Teaching Kids About Money

As a parent, have you ever wondered why your kids always ask for money? They do it because they understand the power of the dollar! 

Have you ever witnessed a toddler's excitement when given a shiny quarter? Even toddlers know that money is something to be valued. That is why you can go a bit further as a parent and be intentional about what your kids understand about money management. 

It's necessary to teach kids about money management because it will help them grow into responsible adults who are less likely to get into financial trouble. When you teach your kids from a young age about budgeting to live within their means, they will master these skills for life.  

Here are some of the top tips for instilling healthy money habits at early stages of your child's life.

Understanding the Three S's: Save, Spend, Share

There are three S's when it comes to money known as spending, saving and sharing their money.  

These are the following things you can tell your kids about the three S's: 


You can teach your kids all about spending money. You can also show them the difference between buying things they need and want. You can also make it part of their education to identify different things that fall into the need or want category.  


You can teach your kids how to save by giving them a piggy bank. Whenever they have their allowance or spending money that you give them, you can encourage them to keep some in their piggy bank. Saving cash is an essential skill your kids can learn to help them manage their finances later in life. 

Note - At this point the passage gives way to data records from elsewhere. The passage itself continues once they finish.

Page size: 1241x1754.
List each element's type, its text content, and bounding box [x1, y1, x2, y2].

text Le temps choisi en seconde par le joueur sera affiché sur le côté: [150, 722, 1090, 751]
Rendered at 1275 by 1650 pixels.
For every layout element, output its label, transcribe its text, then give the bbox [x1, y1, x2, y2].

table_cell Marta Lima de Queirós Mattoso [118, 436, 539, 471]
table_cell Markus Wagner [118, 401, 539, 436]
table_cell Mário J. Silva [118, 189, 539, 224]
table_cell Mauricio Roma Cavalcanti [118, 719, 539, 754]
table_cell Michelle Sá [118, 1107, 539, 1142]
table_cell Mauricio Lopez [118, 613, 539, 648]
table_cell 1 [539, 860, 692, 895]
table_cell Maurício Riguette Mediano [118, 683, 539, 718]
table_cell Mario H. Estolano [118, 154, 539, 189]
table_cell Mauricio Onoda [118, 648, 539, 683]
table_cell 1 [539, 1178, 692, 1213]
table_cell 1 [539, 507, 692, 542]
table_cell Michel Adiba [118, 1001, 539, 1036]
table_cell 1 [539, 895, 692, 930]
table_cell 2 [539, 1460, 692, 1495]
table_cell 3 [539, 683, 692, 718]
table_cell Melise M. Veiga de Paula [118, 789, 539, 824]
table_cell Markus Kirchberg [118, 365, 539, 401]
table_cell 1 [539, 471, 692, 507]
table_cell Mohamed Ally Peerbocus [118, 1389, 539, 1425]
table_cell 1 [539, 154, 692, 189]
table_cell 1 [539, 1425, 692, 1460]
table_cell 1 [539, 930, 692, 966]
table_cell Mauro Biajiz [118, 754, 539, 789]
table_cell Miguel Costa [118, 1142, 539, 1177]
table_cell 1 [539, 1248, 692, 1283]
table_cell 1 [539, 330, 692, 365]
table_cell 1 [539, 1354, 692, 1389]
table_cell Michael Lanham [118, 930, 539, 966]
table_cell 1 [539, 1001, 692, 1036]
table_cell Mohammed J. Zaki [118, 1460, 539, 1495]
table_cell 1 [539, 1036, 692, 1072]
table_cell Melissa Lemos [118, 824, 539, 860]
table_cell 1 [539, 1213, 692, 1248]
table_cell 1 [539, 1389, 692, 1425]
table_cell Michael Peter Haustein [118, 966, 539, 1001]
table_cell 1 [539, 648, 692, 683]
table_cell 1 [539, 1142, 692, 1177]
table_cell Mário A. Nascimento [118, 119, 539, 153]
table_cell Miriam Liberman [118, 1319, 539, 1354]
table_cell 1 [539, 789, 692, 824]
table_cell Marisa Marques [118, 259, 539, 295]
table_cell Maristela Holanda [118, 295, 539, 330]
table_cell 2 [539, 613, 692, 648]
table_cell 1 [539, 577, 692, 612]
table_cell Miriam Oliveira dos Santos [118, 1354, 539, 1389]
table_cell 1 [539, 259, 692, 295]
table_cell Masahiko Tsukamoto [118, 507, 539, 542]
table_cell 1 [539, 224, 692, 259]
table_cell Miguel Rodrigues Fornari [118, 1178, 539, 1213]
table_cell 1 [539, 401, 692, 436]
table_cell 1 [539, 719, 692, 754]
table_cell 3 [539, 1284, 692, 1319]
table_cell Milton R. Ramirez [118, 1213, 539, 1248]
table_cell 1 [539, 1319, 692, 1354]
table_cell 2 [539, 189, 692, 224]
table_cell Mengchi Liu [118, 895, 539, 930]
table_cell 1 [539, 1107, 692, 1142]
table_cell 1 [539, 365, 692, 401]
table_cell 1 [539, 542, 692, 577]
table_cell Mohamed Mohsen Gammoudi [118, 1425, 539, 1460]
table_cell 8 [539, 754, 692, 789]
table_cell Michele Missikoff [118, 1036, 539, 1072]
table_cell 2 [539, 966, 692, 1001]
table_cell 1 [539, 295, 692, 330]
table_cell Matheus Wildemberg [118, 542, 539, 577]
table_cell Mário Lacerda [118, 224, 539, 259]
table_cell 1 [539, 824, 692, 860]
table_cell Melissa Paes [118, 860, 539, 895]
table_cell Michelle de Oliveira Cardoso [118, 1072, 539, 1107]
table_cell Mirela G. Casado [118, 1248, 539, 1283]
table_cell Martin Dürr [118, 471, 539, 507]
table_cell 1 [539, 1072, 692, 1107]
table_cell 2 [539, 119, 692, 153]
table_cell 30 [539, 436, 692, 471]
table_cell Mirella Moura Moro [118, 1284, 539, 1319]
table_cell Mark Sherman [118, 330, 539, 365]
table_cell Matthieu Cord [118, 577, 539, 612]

Sharing money is an essential part of the money lifecycle. Teaching your kids to give money to charity and for causes that are near and dear to their hearts should be something they do from when they are young. 

Teach Kids the Value of Saving Money

Saving money should be something you teach your kids when they are little. As mentioned earlier in the article, giving your kid a piggy bank will help them to learn the basics of saving money. They need to practice saving money to help them master the habit as an adult. 

There are many ways you can do this, for example:  

  • Talk to your kids about the importance of saving money. 
  • Explain the benefits of saving money for a rainy day. 
  • Count the money your kids have saved in their piggy bank with them. 
  • Give them a reward when they reach a milestone in their saving journey. 

Setting Goals: Encouraging Saving for Short-Term and Long-Term Objectives

When your kids are little, you must teach them about saving money for long or short-term goals. Encouraging your kids to save for the things they need a few months down the line – or even years down the line will help them develop a knack for patience and perseverance with finances.  

Examples of short-term goals your kids might want to save towards: 

  • The latest sneakers
  • A brand new game console
  • Back-to-school clothes
  • School books
  • An upcoming Birthday party 

Examples of long-term goals you might want to save for your kids

  • Saving for college 
  • Saving for a brand-new car 
  • Saving for a house  
  • Saving for retirement 

The Power of Compound Interest: Making Saving Fun and Rewarding

As part of saving money for your kids, you can also set up investment accounts for minors – and get your kids involved in the process. You can manage their account and watch as the money grows. With the power of compound interest, the money you invest will grow over time, and the interest will grow. 

Saving is fun and rewarding; you can make your kids understand this. In addition to setting up an investment account, you can make saving money a practical exercise.  

For example, with the savings jar, you can have specific saving goals your kids want to save towards. Label each jar and count the money together every week. When you give your kids their allowance, remind them how much money they need to save to reach their goals. 

Smart Spending Habits: Teaching Kids to Make Wise Purchase Decisions

When you start teaching your kids about money, the top of the agenda should help them make smart decisions. 

For example, you can ask your kids questions about the purchases they want to make, such as: 

  • Do you need this? 
  • Will this purchase add any value to your life? 
  • Can you go a few weeks without buying it? 

This takes us to the next point. 

Differentiating Needs vs Wants: Developing Responsible Spending Skills

When you start teaching your kids about money, they must also identify the difference between their wants and needs. You can also make this a fun exercise for them when you go grocery shopping together.  

For example, you can ask your kids the following questions when they want to buy something new: 

  • Is this something you need? 
  • Can you live without it?  
  • Is this a want or a need? 

Finally, the best way to teach your children the difference between wants and needs is to get them to label items that are wants and needs. For example, when you take them grocery shopping, and they pick up something that's not on the shopping list, they can identify that it is a want and need to budget for it as part of their savings.  

Budgeting Basics for Kids: Allocating Money for Different Purposes

The three-jar system is a popular way to teach children to budget their money and allocate it for different purposes. For example, one of the three jars can be for 'saving for a rainy day', the second jar could be for 'saving for something fun', and the final one for 'money for the future'. For each of these jars, you can teach your child to save for different things simultaneously. 

In closing, teaching your kids all about money management is essential. You can do many fun practical activities with your kids and teach them how to make smart money decisions now and in the future.